I believe that many formats of today's game shows (revived or otherwise) are altered to satisfy the fact that the shows themselves have been choked out due to excessive commercial ads. I have been frequenting jumptheshark.com for the last year and a half, and one post comes to mind whenever I read The Price is Right's thread. It said that of the hour that TPiR is on, only 32 minutes of that hour is devoted to game time. Think about it: Pyramid has the 6 in :20 rule. Before this season, Family Feud had only FOUR ROUNDS, with the last being tripled and no 300-point rule. The $5,000 round on Wheel of Fortune has been, more times than not, the Speed Round. Once, Hollywood Squares had only ONE ROUND of game play. If today's commercial standards were the same as 30 years ago, would any of these instances happen? Would any of these format changes take place?

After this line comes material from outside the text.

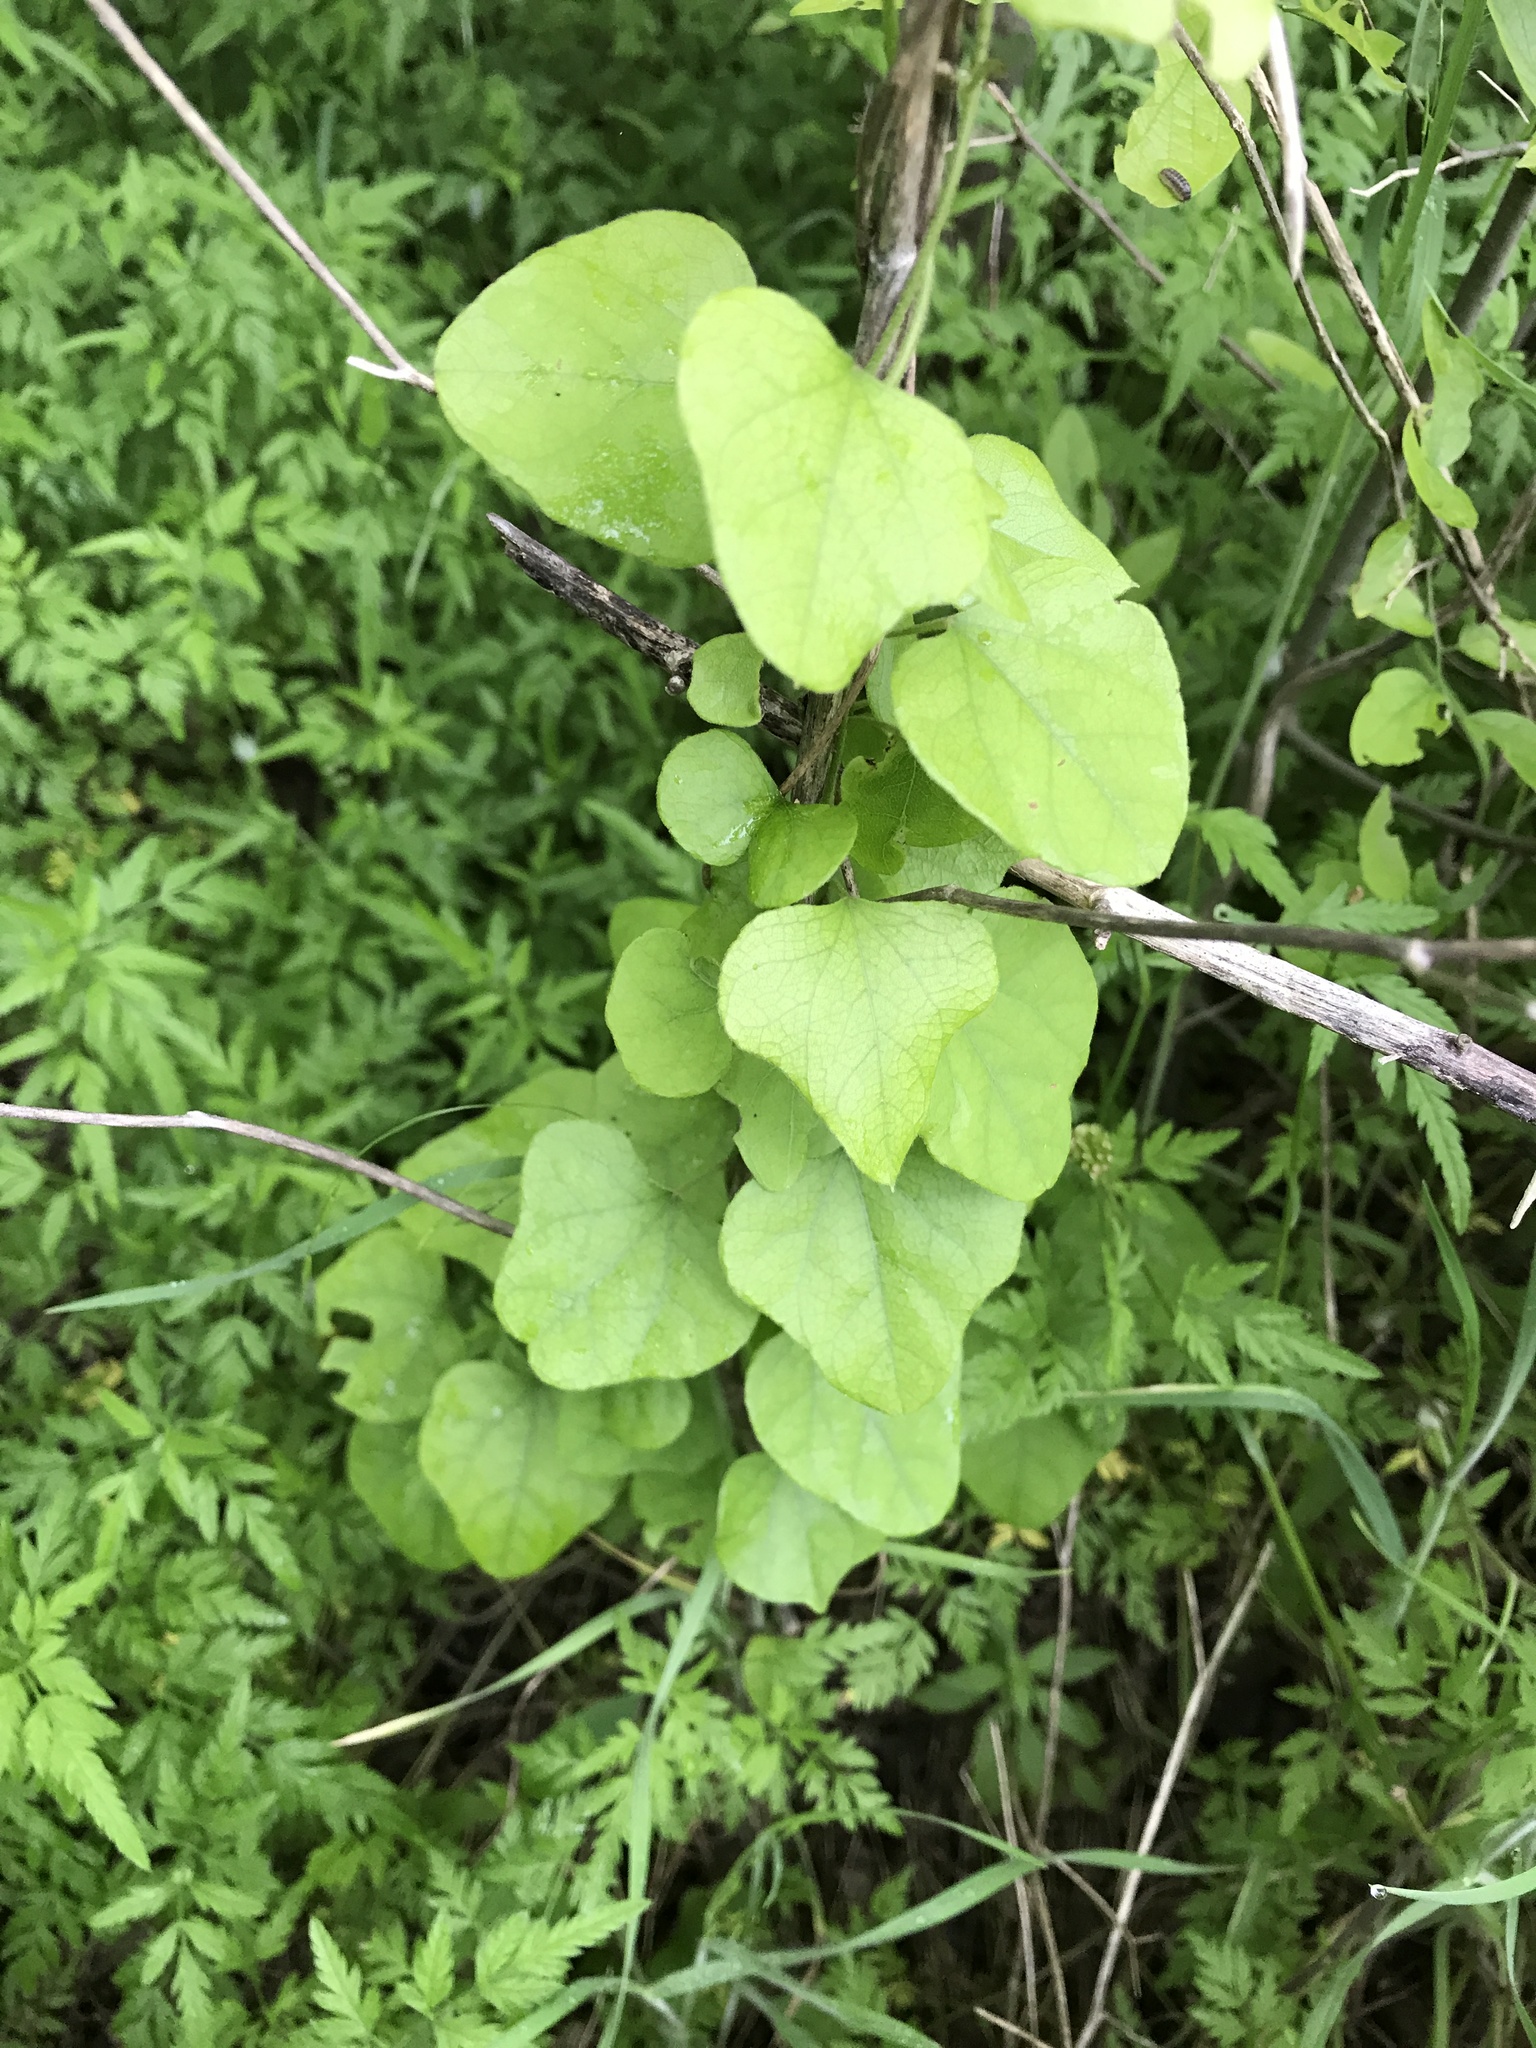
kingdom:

The FCC should seriously consider this because the quality and charm of today's game shows have been severely compromised. Yes, we are ad driven. At the same time, however, I deserve some decent television!
I do agree with Speedy G's assessment, as well. Television can be fickle as well as cyclical. The (so-called) best sitcoms of the last decade are siging their swan songs, and I believe that it will be difficult to find another heavy hitter that can run as long as (gag) Friends or Frasier. The latest syndie numbers show that the game shows are on the up-and-up while the reality drudge is on the decline. Also, game shows in prime time is not an abnormality. With the success of The Price is Right's 30th Anniversary Special, 12 more primetime specials have cropped up within the last two years, with THREE more to follow. In time, the market will be right for more game shows (original or otherwise) to surface.
While I say that the game show genre has not jumped the shark yet (in fact, I think that it jumped back after the dead period of 1995-1998), the major part of the problem is the ownership of the properties. What was G-T, B&E, H-H, and the golden letters of RG, has become Sony and Fremantle, and the shows themselves suffer.